L’équipe responsable de l’ENCMM

Toutes les membres de l’équipe de coordination de l’ENCMM travaillent dans l’équipe EPOPé (Équipe de recherche en Épidémiologie Périnatale, Obstétricale et Pédiatrique), au sein du CRESS (Centre de Recherche en Épidémiologie et Statistiques), affilié à l’Inserm (Institut National de la Santé et de la Recherche Médicale) et à l’Université Paris Cité.

Coordination :

Catherine
Deneux-Tharaux
Médecin épidémiologiste, Directrice de recherche Inserm

Aude Almeras
Sage-femme, Coordinatrice nationale ENCMM

Monica Saucedo
Médecin épidémiologiste, ingénieure de recherche Inserm

Véronique Tessier
Sage-femme, Appui à la coordination nationale

La coordination a été renforcée au fil du temps par différentes personnes : Audrey Martinez Martin, Julie Daric, Audrey Sèvre

Secrétariat :

Tracy Mantina, Nathalie Codet , Sophie Pennec

Le Comité National d’Experts sur la Mortalité Maternelle

Le Comité National d’Experts sur la Mortalité Maternelle (CNEMM) a reçu les missions d’analyser l’ensemble des morts maternelles au niveau national :

  • l’analyse confidentielle, la caractérisation et le classement de l’ensemble des décès maternels en France, à partir des données issues de l’ENCMM ;
  • l’identification des facteurs en cause dans la survenue de ces décès ;
  • la proposition de mesures de prévention concernant la mortalité maternelle ;
  • la rédaction d’un rapport triennal sur le profil épidémiologique et les causes de la mortalité maternelle, et leurs évolutions.

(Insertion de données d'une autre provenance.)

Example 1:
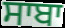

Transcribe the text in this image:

ਸਾਬਾ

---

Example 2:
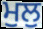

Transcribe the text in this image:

ਮੁਲੁ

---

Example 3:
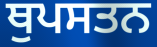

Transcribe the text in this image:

ਥੁਪਸਤਨ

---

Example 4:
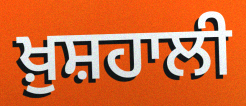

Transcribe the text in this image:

ਖ਼ੁਸ਼ਹਾਲੀ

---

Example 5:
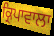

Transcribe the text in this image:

ਕ੍ਰਿਪਾਵਾਲਾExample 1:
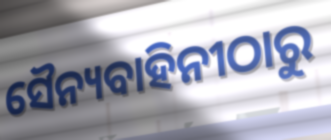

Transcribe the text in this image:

ସୈନ୍ୟବାହିନୀଠାରୁ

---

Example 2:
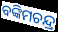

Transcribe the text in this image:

ବଙ୍କିମଚନ୍ଦ୍ର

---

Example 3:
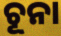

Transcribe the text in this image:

ଚୂନା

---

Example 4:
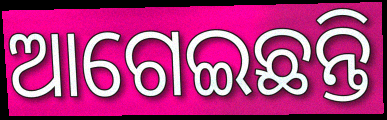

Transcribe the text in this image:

ଆଗେଇଛନ୍ତି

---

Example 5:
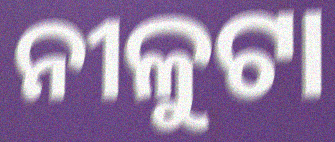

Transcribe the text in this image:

ନୀଳୁଟାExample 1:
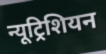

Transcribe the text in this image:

न्यूट्रिशियन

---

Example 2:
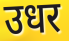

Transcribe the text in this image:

उधर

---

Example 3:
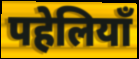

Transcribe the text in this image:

पहेलियाँ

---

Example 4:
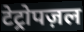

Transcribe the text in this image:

टेट्रोपज़ल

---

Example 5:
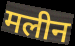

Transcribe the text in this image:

मलीनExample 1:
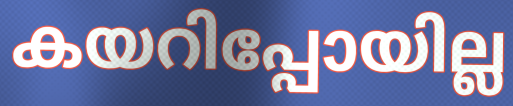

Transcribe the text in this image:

കയറിപ്പോയില്ല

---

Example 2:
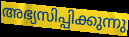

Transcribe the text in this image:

അഭ്യസിപ്പിക്കുന്നു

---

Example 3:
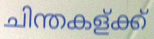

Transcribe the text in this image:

ചിന്തകള്ക്ക്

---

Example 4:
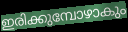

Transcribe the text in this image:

ഇരിക്കുമ്പോഴാകും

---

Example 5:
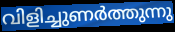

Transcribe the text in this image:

Le CNEMM comprend 20 membres dont 18 personnalités qualifiées nommées par décision de la directrice générale de Santé publique France et deux membres de droit.

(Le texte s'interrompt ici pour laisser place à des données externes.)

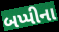
બપ્પીના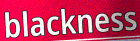
blacknessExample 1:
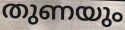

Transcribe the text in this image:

തുണയും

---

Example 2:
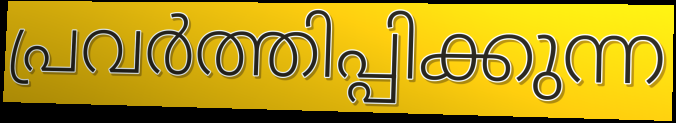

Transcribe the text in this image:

പ്രവർത്തിപ്പിക്കുന്ന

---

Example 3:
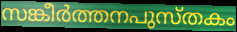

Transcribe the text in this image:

സങ്കീർത്തനപുസ്തകം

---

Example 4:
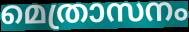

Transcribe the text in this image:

മെത്രാസനം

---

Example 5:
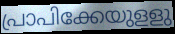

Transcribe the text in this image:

പ്രാപിക്കേയുളളു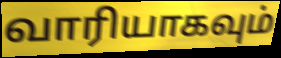
வாரியாகவும்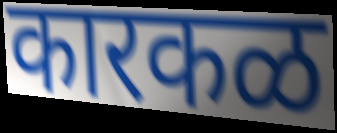
कारकळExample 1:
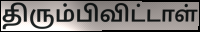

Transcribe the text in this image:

திரும்பிவிட்டாள்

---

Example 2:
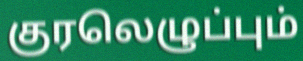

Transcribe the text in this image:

Sont membres de droit : Un épidémiologiste de l’équipe EPOPé nommé par le Directeur de l’ITMO-santé publique de l’Inserm. Un épidémiologiste du CépiDC nommé par le Directeur de l’ITMO-santé publique de l’Inserm.

Sont nommées en tant que personnalités qualifiées : Six gynécologues-obstétriciens, six anesthésistes-réanimateurs dont Un(e) réanimateur (avec activité prépondérante dans un service de réanimation), deux sages-femmes, un(e) spécialiste de médecine interne, n spécialiste en cancer et grossesse, deux psychiatres.

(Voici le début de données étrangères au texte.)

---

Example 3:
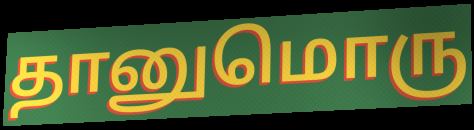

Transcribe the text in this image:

தானுமொரு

Les personnalités qualifiées du CNEMM sont nommées pour une durée de trois ans.

Ces experts sont nommés pour une durée de trois ans. La sélection des experts qualifiés du CNEMM s’est effectuée en trois étapes :

  1. analyse par le Comité interne de déontologie (entité fonctionnant de façon indépendante à la conduite des projets et des DPI qui lui sont présentés) des déclarations publique d’intérêt (DPI) des candidats sélectionnés ;
  2. sélection des dossiers de candidature au CNEMM par un jury composé à part égale de membres de l’Inserm et de Santé publique France ;
  3. nomination des experts par le directeur général de Santé publique France.


Composition du CNEMM :

2021-2024

2024-2027

Les assesseurs de l’ENCMM

Les assesseurs de l’ENCMM sont des cliniciens en activité, gynécologues-obstétriciens, sages-femmes, anesthésistes-réanimateurs et psychiatres, répartis sur l’ensemble du territoire, au sein d’un pool d’environ 220, qui assurent bénévolement cette mission.
Pour chaque décès signalé ou repéré, la coordination de l’enquête retrace le parcours de soins des patientes décédées afin d’identifier tous les praticiens/services impliqués dans la prise en charge (médecin traitant, maternité de suivi, maternité d’accouchement, SAMU-SMUR, service de décès, etc). Elle avise alors un binôme d’assesseurs, qui sera chargé de la collecte d’information, par consultation des documents médicaux de la femme, et rencontre avec les équipes l’ayant prise en charge. Ce binôme associe un obstétricien ou une sage-femme et un anesthésiste réanimateur ou un psychiatre ou pédopsychiatre, selon le contexte de décès. Ils réalisent 1 à 3 missions/an. Les assesseurs constituent un élément-clé du dispositif.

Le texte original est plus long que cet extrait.